Ganz ausdrücklich möchte ich mich gegen die Gendersprache aussprechen. Unsere Behörden und Ämter sollten jeden verfügbaren Euro in die verbesserte Ausstattung von Schulen, Kitas und Krankenhäusern stecken. Das nützt den Menschen und der Gesellschaft.

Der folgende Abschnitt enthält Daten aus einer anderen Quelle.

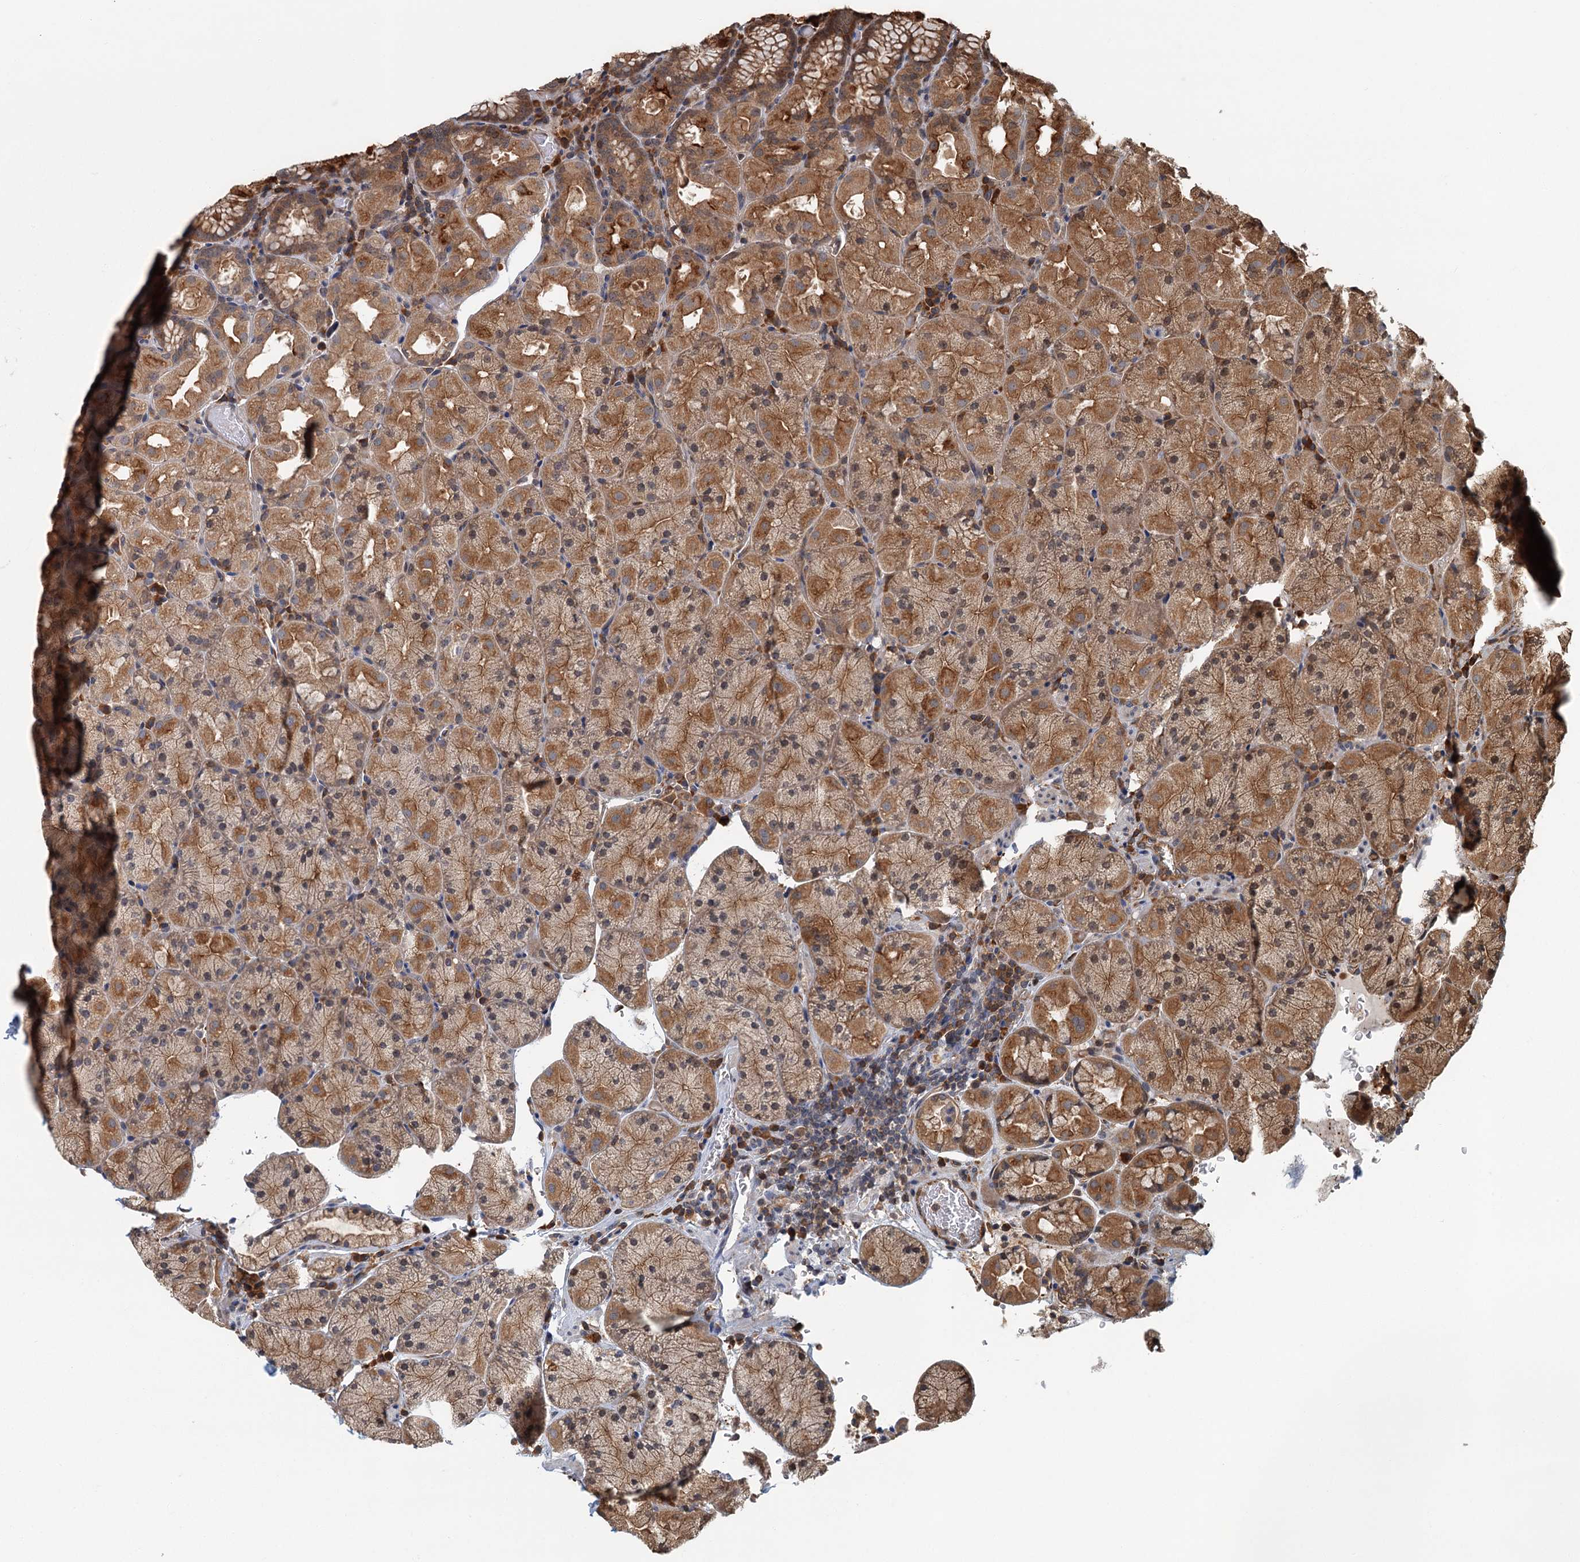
{"staining": {"intensity": "strong", "quantity": "25%-75%", "location": "cytoplasmic/membranous"}, "tissue": "stomach", "cell_type": "Glandular cells", "image_type": "normal", "snomed": [{"axis": "morphology", "description": "Normal tissue, NOS"}, {"axis": "topography", "description": "Stomach, upper"}, {"axis": "topography", "description": "Stomach, lower"}], "caption": "Human stomach stained with a protein marker demonstrates strong staining in glandular cells.", "gene": "ZNF527", "patient": {"sex": "male", "age": 80}}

Dagegen dürfte kein Euro in die Umformulierung bestehender Vorschriften oder in Schilder und Ampelmännchen gesteckt werden. Da wiehert der Amtsschimmel – oder die Amtsschimmelin? Wir wollen eine Gesellschaft und staatliche Stellen, die Vielfalt in der Gesellschaft fördern, aber nicht durch Formalien in der Amtssprache, sondern durch Aktionen und Förderung und Unterstützung und Wertschätzung aller Menschen, egal ob Mann, Frau oder Divers, alt oder jung, reich oder arm. Die geschlechterspezifische Einzelnennung schließt nach meinem Empfinden eben gerade nicht alle ein, sondern grenzt wieder die ungenannten „Diversen“ aus. Ich als Frau habe keine Probleme, mich in Anreden wiederzufinden wie „Bürger dieser Stadt“ oder „Europäer auf Reisen“ oder „Rentner mit Ambitionen“. Im Gegenteil, für mich verbindet das generische Maskulinum alle Menschen in ihrer Vielfältigkeit. Seien wir großherzig – und nicht klein kariert. Ja, zu diskriminierungsfreier Behandlung, nein zu Gendersprache.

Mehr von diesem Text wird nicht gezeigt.